§ **WRITTEN TASK**
Update the data by replacing "Audio" with "Video", leaving every other line as it stands and omitting the pictures.

Items from a data source:
· · ·

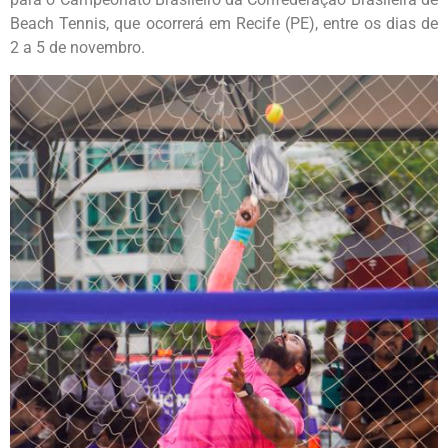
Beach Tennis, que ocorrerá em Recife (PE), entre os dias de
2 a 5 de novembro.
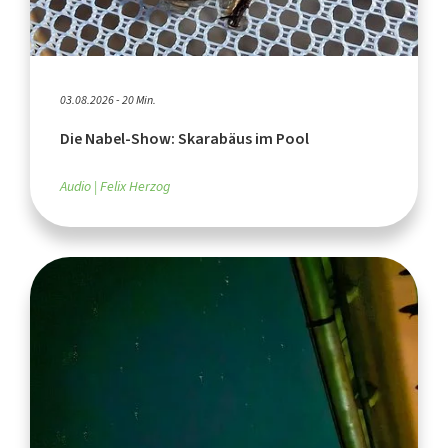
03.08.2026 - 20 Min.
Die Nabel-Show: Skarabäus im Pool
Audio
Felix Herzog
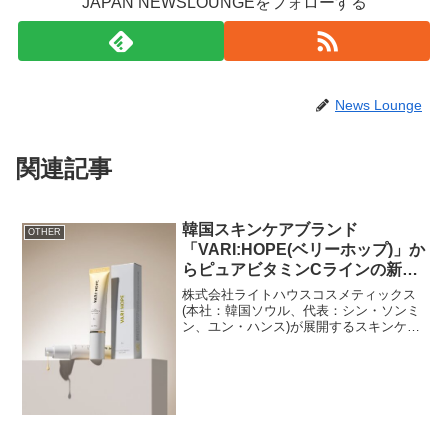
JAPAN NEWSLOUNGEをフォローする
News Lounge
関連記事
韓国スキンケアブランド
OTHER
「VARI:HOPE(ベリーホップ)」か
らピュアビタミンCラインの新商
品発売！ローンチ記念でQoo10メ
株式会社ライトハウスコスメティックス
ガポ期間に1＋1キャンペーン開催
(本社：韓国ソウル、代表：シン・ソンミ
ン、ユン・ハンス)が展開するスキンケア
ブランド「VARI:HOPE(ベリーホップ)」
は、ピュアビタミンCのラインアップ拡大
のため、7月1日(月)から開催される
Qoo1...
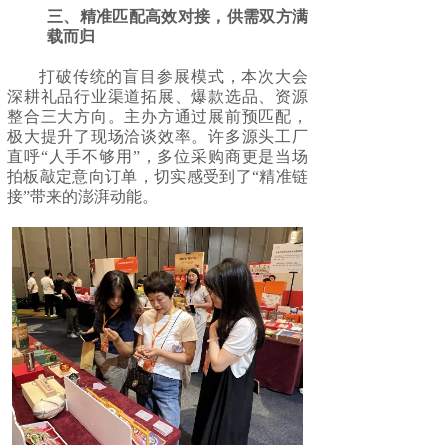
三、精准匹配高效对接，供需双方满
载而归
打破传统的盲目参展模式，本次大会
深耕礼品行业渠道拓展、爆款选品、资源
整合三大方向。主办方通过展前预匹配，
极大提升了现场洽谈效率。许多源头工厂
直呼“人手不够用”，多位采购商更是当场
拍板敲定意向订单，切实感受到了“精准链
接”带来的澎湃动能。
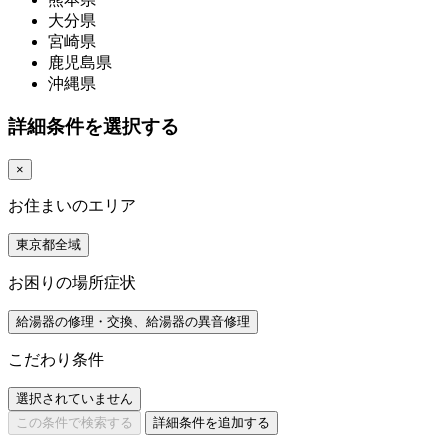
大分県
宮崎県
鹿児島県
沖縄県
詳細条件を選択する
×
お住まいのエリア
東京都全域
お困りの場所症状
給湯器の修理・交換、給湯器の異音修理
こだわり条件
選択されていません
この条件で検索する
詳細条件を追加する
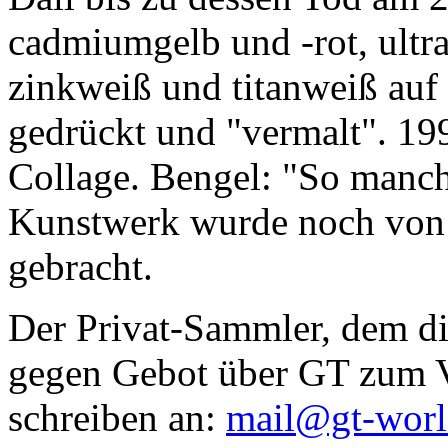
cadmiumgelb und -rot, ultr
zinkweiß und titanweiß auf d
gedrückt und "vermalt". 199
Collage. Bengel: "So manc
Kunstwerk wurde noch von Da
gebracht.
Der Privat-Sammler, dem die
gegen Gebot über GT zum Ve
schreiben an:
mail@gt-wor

· · ·

§ **ANSWER BOX**
Beach Tennis, que ocorrerá em Recife (PE), entre os dias de
2 a 5 de novembro.
03.08.2026 - 20 Min.
Die Nabel-Show: Skarabäus im Pool
Video
Felix Herzog
JAPAN NEWSLOUNGEをフォローする
News Lounge
関連記事
韓国スキンケアブランド
OTHER
「VARI:HOPE(ベリーホップ)」か
らピュアビタミンCラインの新商
品発売！ローンチ記念でQoo10メ
株式会社ライトハウスコスメティックス
ガポ期間に1＋1キャンペーン開催
(本社：韓国ソウル、代表：シン・ソンミ
ン、ユン・ハンス)が展開するスキンケア
ブランド「VARI:HOPE(ベリーホップ)」
は、ピュアビタミンCのラインアップ拡大
のため、7月1日(月)から開催される
Qoo1...
三、精准匹配高效对接，供需双方满
载而归
打破传统的盲目参展模式，本次大会
深耕礼品行业渠道拓展、爆款选品、资源
整合三大方向。主办方通过展前预匹配，
极大提升了现场洽谈效率。许多源头工厂
直呼“人手不够用”，多位采购商更是当场
拍板敲定意向订单，切实感受到了“精准链
接”带来的澎湃动能。
大分県
宮崎県
鹿児島県
沖縄県
詳細条件を選択する
×
お住まいのエリア
東京都全域
お困りの場所症状
給湯器の修理・交換、給湯器の異音修理
こだわり条件
選択されていません
この条件で検索する
詳細条件を追加する
cadmiumgelb und -rot, ultr
zinkweiß und titanweiß auf d
gedrückt und "vermalt". 199
Collage. Bengel: "So manc
Kunstwerk wurde noch von Da
gebracht.
Der Privat-Sammler, dem die
gegen Gebot über GT zum Ve
schreiben an:
mail@gt-wor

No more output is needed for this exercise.